The sensomics approach allowed the identification of the four volatile compounds that contributed to the aroma of the M. dubia fruit. Likewise, the sensory evaluation showed the relevance of terpenes (α-pinene, limonene, and β-caryophyllene) in the aroma of this fruit, exhibiting herbal, woody, and citrus odour notes. Moreover, the camu-camu fruit (pulp and peels) showed an in vitro antihypertensive activity by inhibiting the ACE-I enzyme activity. These results show that camu-camu fruit is a promising raw material for developing added-value products with bioactive properties based not only on vitamin C but also on the polyphenol content, allowing sustainable exploitation of this Amazonic fruit.
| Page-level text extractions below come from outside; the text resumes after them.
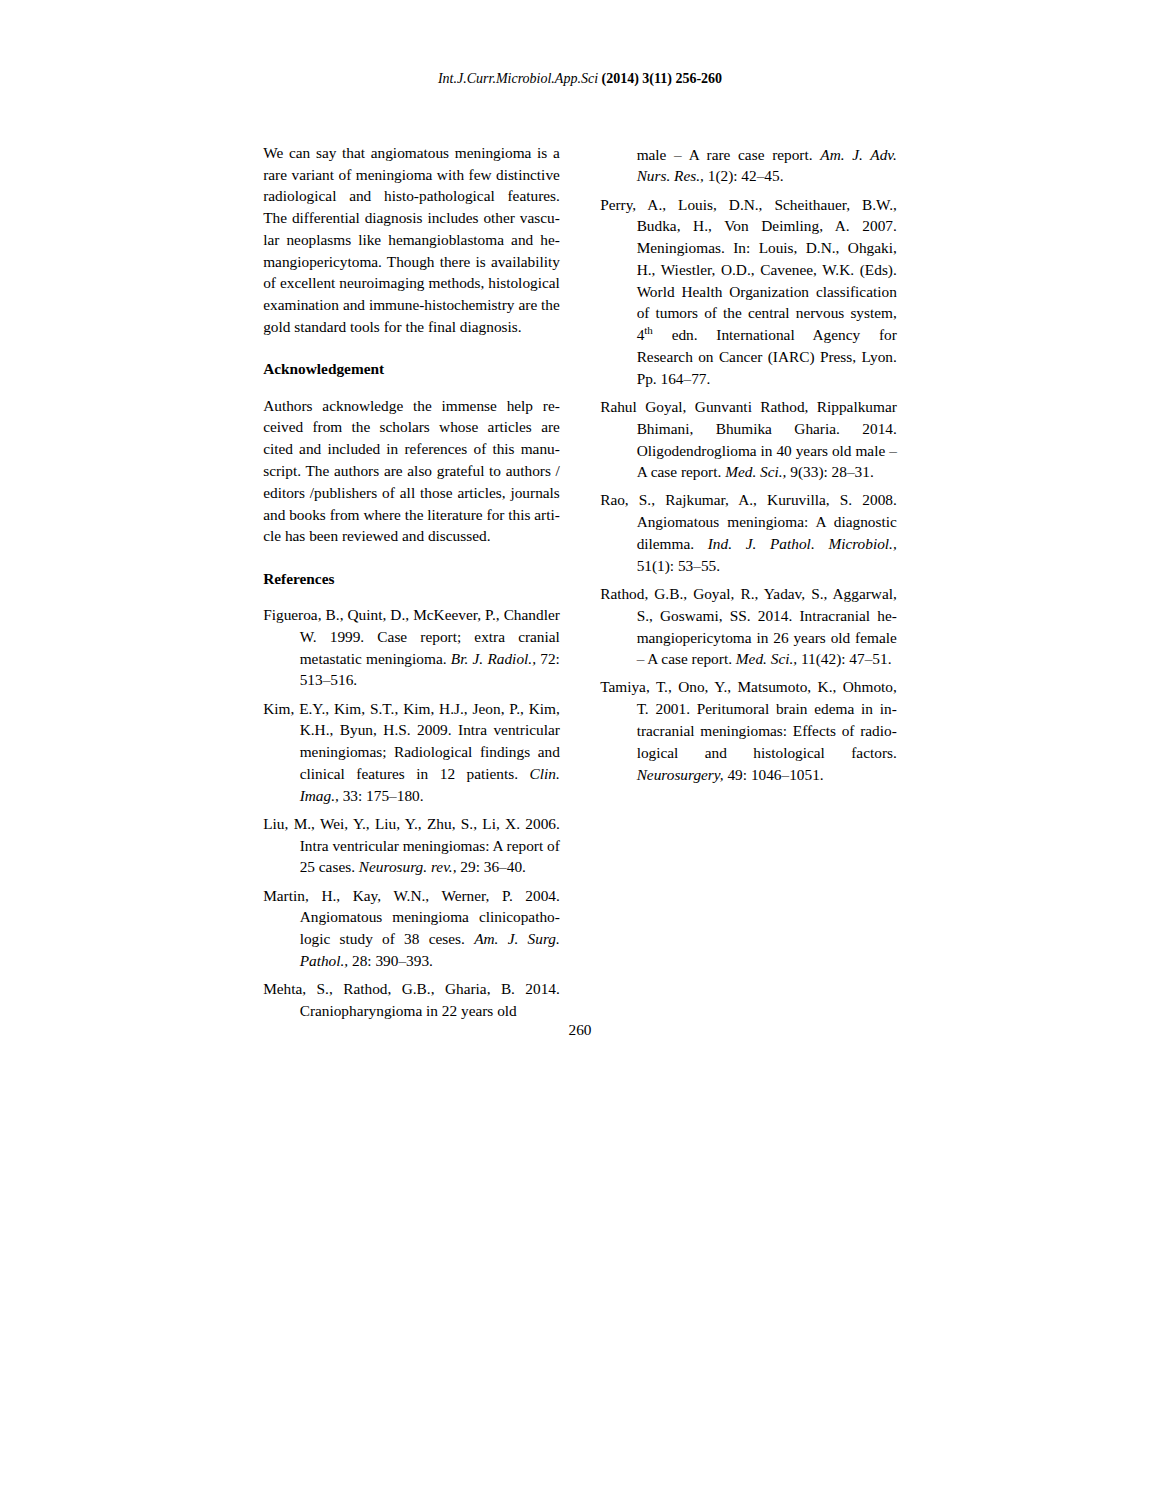Int.J.Curr.Microbiol.App.Sci (2014) 3(11) 256-260
We can say that angiomatous meningioma is a rare variant of meningioma with few distinctive radiological and histo-pathological features. The differential diagnosis includes other vascular neoplasms like hemangioblastoma and hemangiopericytoma. Though there is availability of excellent neuroimaging methods, histological examination and immune-histochemistry are the gold standard tools for the final diagnosis.
Acknowledgement
Authors acknowledge the immense help received from the scholars whose articles are cited and included in references of this manuscript. The authors are also grateful to authors / editors /publishers of all those articles, journals and books from where the literature for this article has been reviewed and discussed.
References
Figueroa, B., Quint, D., McKeever, P., Chandler W. 1999. Case report; extra cranial metastatic meningioma. Br. J. Radiol., 72: 513–516.
Kim, E.Y., Kim, S.T., Kim, H.J., Jeon, P., Kim, K.H., Byun, H.S. 2009. Intra ventricular meningiomas; Radiological findings and clinical features in 12 patients. Clin. Imag., 33: 175–180.
Liu, M., Wei, Y., Liu, Y., Zhu, S., Li, X. 2006. Intra ventricular meningiomas: A report of 25 cases. Neurosurg. rev., 29: 36–40.
Martin, H., Kay, W.N., Werner, P. 2004. Angiomatous meningioma clinicopathologic study of 38 ceses. Am. J. Surg. Pathol., 28: 390–393.
Mehta, S., Rathod, G.B., Gharia, B. 2014. Craniopharyngioma in 22 years old
male – A rare case report. Am. J. Adv. Nurs. Res., 1(2): 42–45.
Perry, A., Louis, D.N., Scheithauer, B.W., Budka, H., Von Deimling, A. 2007. Meningiomas. In: Louis, D.N., Ohgaki, H., Wiestler, O.D., Cavenee, W.K. (Eds). World Health Organization classification of tumors of the central nervous system, 4th edn. International Agency for Research on Cancer (IARC) Press, Lyon. Pp. 164–77.
Rahul Goyal, Gunvanti Rathod, Rippalkumar Bhimani, Bhumika Gharia. 2014. Oligodendroglioma in 40 years old male – A case report. Med. Sci., 9(33): 28–31.
Rao, S., Rajkumar, A., Kuruvilla, S. 2008. Angiomatous meningioma: A diagnostic dilemma. Ind. J. Pathol. Microbiol., 51(1): 53–55.
Rathod, G.B., Goyal, R., Yadav, S., Aggarwal, S., Goswami, SS. 2014. Intracranial hemangiopericytoma in 26 years old female – A case report. Med. Sci., 11(42): 47–51.
Tamiya, T., Ono, Y., Matsumoto, K., Ohmoto, T. 2001. Peritumoral brain edema in intracranial meningiomas: Effects of radiological and histological factors. Neurosurgery, 49: 1046–1051.
260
With these results, the medium-term objective is to increase consumer awareness of this native and tropical Amazonian fruit and evaluate its potential role as raw material for functional foods.

Acknowledgments

J. G.-Ch thanks the scholarship from Ministerio de Ciencia, Tecnología e Innovacioń of Colombia (Minciencias): Programa de Becas de Excelencia Doctoral del Bicentenario, Corte-I, and Fulbright Visiting Scholar Program 2021. The authors thank Julie Peterson, Ella Lin, Megan Booth from FREC (The Ohio University State, Columbus, Ohio, USA); Andrea Caicedo, and Alirio Guevara from Disaromas S.A. (Bogota, Colombia) for the support in the sensory evaluation with trained panelists. The authors also thank Dr. Alberto Fajardo for carrying the fruits. The ANLA and Ministerio de Ambiente y Desarrollo Sostenible granted permission to collect samples and perform this research (Contrato Marco de Acceso de Recursos Genéticos y sus Productos Derivados No. 357 del 17 de noviembre de 2022 suscrito entre el Ministerio de Ambiente y Desarrollo Sostenible y la Universidad Nacional de Colombia).

Conflict of interest

The authors declare no conflict of interest. The founding sponsors were not involved in planning the study, data collecting, analysis, interpretation, manuscript writing, or the choice to publish the findings.